Back in 2011 the NSW Government asked the NSW Law Reform Commission to undertake a review of the Crimes (Sentencing Procedure) Act.  This is the legislation that sets out what sentences are available for criminal acts and the considerations the judiciary are to take into account when deciding on a sentence.

The Law Reform Commission’s report was handed to the government in July 2013.  It’s a whopper, spanning some 500 pages with a great deal of research and analysis of statistics being undertaken.

Eventually this had led to the Crimes (Sentencing Procedure) Amendment (Sentencing Options) Act being passed (but not in force as it is awaiting proclamation).

Befitting legislation that has two sets of brackets in its title this Act makes some important changes to the sentencing options available in NSW.  Broadly speaking the rationale appears to be to eliminate options which leave an offender unsupervised, with the aim of lower re-offending rates.

With the aim of greater supervision in mind suspended sentences and good behaviour bonds are being abolished.  Home detention and community service orders are also being changed.

So what is coming instead?  Two new types of orders are being introduced, (in order of severity) a Conditional Release Order (“CRO”) and a Community Corrections Order (“CCO”).  The existing Intensive Corrections Order (“ICO”) is being strengthened and expanded.

A CRO is on the lower end of the severity scale.  This order is intended to replace good behaviour bonds and can be made with or without a conviction being recorded.  They last a maximum of 2 years.  There will be standard conditions that no further offence be committed and that the offender must appear before the Court if ordered being the order’s lifespan.  The Court can also order additional conditions such as participation in rehab, abstention from drugs and/or alcohol, association or location restrictions and/or supervision.

Next up the line is the CCO.  This is for offences that do not warrant a custodial sentence or ICO, but are more serious than a fine or lower level penalty, and they can last for up to three years.  The CCO replaces good behaviour bonds and community service orders.  It has the same standard conditions as a CRO but has more option conditions such as a community work condition, and a specified curfew.

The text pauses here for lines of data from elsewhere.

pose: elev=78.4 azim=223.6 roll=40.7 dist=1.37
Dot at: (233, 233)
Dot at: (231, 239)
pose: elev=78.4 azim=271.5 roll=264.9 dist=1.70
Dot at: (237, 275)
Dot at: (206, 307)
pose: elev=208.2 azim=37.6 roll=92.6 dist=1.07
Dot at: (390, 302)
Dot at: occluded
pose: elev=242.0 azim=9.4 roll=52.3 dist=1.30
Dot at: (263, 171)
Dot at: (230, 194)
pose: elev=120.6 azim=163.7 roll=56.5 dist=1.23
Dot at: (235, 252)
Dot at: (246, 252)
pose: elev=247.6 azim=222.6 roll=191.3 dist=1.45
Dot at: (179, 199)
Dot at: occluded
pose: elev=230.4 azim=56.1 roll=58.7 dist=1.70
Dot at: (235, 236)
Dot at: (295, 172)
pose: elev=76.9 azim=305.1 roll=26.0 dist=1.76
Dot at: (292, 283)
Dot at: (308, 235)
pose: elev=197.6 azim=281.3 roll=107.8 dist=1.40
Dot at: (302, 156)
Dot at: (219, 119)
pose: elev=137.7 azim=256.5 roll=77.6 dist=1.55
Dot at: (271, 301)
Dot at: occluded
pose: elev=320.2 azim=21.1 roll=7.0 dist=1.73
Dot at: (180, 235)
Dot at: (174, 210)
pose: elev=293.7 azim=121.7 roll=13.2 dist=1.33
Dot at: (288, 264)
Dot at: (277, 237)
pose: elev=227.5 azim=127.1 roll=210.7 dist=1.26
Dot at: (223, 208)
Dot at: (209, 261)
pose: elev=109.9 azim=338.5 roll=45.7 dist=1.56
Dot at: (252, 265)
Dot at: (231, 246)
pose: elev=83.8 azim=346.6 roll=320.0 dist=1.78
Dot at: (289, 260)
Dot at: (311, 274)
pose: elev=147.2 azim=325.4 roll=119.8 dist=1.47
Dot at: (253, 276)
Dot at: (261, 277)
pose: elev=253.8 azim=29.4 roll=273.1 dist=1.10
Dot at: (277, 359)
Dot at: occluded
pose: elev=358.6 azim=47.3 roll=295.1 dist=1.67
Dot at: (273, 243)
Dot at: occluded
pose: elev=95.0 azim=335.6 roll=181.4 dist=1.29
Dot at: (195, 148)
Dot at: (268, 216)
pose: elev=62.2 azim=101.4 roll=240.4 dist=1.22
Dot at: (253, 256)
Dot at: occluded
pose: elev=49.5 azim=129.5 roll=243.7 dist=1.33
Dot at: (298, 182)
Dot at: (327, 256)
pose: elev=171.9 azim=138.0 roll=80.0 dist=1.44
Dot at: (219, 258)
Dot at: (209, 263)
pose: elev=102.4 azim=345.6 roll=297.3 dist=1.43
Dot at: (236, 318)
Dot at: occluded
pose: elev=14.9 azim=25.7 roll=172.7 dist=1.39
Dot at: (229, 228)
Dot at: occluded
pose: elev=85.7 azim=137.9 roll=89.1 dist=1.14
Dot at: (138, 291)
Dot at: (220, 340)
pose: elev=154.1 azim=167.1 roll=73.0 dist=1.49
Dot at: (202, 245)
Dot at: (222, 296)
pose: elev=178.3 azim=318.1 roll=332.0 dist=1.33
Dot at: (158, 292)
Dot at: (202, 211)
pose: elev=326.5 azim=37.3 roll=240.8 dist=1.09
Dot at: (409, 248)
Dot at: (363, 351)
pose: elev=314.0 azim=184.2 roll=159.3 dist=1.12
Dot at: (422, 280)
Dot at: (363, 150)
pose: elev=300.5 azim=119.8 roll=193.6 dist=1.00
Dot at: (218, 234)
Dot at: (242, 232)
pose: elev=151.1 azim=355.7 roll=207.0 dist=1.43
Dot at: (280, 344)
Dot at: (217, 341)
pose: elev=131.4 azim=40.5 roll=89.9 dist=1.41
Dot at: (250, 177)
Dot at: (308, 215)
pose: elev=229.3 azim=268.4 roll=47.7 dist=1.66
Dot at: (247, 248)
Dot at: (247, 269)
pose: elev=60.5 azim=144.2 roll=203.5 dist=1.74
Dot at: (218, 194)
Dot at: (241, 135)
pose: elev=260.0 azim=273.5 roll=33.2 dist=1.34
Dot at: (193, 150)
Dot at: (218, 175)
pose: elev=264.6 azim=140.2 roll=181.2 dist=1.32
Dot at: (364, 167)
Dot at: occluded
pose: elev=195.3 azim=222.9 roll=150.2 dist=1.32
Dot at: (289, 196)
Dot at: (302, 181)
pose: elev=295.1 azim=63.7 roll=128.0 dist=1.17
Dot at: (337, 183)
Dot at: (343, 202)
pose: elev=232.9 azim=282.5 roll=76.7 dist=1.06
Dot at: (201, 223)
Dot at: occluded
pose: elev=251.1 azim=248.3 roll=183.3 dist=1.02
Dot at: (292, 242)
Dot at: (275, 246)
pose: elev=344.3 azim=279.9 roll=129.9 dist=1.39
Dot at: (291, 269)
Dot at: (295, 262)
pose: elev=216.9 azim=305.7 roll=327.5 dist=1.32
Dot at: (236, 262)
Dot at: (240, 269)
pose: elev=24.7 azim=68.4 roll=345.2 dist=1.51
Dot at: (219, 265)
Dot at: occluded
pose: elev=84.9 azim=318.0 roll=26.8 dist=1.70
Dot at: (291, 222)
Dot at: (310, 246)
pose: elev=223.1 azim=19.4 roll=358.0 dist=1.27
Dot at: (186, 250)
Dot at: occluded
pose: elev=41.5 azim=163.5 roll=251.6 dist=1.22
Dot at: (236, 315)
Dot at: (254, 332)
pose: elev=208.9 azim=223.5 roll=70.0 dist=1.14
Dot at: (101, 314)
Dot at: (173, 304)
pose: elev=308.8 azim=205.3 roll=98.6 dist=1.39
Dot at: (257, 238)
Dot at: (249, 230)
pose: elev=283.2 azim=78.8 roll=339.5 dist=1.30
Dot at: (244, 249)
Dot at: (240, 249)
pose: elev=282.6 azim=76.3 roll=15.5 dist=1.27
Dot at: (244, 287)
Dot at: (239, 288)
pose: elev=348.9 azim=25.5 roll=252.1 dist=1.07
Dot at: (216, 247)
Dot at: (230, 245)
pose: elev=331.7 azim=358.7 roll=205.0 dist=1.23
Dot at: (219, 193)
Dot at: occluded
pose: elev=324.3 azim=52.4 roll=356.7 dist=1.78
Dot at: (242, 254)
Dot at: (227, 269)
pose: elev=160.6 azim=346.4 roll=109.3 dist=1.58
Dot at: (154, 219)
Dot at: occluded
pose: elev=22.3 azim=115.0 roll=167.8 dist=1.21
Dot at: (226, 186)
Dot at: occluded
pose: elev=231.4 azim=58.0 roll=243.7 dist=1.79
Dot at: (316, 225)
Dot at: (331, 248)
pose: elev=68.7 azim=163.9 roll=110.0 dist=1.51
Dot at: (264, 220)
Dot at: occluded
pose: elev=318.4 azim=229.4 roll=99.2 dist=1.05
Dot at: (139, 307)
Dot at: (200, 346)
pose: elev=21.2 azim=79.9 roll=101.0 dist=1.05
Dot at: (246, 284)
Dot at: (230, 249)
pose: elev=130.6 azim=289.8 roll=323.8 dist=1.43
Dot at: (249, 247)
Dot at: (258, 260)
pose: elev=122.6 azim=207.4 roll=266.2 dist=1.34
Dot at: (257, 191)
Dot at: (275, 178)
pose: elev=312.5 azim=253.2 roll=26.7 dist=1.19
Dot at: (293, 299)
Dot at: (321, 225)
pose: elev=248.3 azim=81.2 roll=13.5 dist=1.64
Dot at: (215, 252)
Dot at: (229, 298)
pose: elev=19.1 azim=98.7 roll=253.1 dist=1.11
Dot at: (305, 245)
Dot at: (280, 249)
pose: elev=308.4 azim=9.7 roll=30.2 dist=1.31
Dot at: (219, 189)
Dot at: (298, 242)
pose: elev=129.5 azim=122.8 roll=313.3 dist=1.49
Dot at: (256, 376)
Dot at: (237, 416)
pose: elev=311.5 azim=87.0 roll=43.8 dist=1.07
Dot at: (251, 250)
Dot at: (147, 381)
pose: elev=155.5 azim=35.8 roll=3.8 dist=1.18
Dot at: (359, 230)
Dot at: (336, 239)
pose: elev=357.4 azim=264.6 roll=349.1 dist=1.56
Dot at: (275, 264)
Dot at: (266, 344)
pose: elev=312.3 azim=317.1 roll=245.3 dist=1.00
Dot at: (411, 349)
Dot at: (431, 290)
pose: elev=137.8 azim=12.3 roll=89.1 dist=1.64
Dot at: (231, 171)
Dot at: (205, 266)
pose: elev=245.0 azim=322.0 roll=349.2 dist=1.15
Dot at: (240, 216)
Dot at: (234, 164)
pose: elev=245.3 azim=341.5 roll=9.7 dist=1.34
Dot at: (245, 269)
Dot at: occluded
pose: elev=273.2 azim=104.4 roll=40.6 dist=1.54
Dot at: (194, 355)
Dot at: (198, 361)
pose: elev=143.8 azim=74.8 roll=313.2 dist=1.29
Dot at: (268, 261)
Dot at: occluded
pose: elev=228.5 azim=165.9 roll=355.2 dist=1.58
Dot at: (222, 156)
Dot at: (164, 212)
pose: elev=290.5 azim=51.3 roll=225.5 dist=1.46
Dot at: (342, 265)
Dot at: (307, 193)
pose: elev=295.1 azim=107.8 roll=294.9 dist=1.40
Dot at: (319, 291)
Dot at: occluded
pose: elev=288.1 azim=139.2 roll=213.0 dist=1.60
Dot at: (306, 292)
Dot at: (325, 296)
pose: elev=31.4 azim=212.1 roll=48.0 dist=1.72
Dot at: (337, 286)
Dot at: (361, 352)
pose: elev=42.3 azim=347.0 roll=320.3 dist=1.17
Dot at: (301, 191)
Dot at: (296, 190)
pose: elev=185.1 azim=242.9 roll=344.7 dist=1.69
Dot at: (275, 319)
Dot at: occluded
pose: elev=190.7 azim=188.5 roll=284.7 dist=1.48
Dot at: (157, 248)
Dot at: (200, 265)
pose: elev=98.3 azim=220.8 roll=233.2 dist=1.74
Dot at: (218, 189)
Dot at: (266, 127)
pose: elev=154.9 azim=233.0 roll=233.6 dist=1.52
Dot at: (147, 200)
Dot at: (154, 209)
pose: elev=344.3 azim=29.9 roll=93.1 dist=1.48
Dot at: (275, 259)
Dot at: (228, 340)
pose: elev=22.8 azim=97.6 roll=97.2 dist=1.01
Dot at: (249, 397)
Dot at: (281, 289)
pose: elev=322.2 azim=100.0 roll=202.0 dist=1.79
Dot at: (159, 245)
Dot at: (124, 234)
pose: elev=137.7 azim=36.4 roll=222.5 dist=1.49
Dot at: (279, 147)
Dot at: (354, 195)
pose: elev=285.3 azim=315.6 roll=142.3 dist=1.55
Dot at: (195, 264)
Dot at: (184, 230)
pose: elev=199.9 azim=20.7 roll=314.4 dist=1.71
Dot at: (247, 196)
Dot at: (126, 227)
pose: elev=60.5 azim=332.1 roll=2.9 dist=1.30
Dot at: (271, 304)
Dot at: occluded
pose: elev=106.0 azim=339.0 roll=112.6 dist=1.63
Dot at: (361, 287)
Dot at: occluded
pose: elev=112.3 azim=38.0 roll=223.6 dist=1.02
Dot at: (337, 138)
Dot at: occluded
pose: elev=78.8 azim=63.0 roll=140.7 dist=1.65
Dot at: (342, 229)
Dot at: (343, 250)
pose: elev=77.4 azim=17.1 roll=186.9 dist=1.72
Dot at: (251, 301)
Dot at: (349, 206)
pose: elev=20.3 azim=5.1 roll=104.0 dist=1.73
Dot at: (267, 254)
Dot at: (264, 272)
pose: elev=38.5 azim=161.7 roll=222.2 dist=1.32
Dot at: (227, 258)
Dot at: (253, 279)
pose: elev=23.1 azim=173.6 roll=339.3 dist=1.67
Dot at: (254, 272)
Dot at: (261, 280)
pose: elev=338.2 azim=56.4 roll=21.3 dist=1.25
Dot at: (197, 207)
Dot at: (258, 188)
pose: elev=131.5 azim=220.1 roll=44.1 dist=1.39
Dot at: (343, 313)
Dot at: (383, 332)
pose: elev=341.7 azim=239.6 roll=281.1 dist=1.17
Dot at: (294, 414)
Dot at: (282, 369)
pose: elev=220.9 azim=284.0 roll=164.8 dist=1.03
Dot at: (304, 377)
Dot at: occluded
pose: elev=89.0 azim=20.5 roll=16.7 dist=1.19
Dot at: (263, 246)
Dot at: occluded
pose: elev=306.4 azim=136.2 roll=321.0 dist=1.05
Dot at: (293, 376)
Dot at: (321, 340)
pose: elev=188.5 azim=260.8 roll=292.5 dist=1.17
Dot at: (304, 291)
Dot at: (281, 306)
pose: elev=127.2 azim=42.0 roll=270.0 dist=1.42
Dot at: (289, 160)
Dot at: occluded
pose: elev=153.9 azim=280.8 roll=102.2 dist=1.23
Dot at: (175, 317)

The last step before a full-time custodial sentence is an ICO.  This is an option when a sentence of imprisonment has been ordered, but the Court has ordered that the imprisonment be served in the community.  Unlike the other two orders, an offender must be supervised under an ICO.  Along with the conditions discussed above, further conditions such as home detention and electronic monitoring can also be ordered.  ICO’s aren’t available for particularly serious offences such as murder, some sexual assault offences, terrorism related offences and others.

Apparently, more Community Corrections Officers are going to be employed (some reports say 200).  This will be essential because whilst the theory of more supervision is good, and would probably yield results, it is all for naught if there simply aren’t the resources to properly carry it out.  In that scenario we would end up with the same system we have now, just under a few fancy new names.

We wait with interest to see how this will all play out.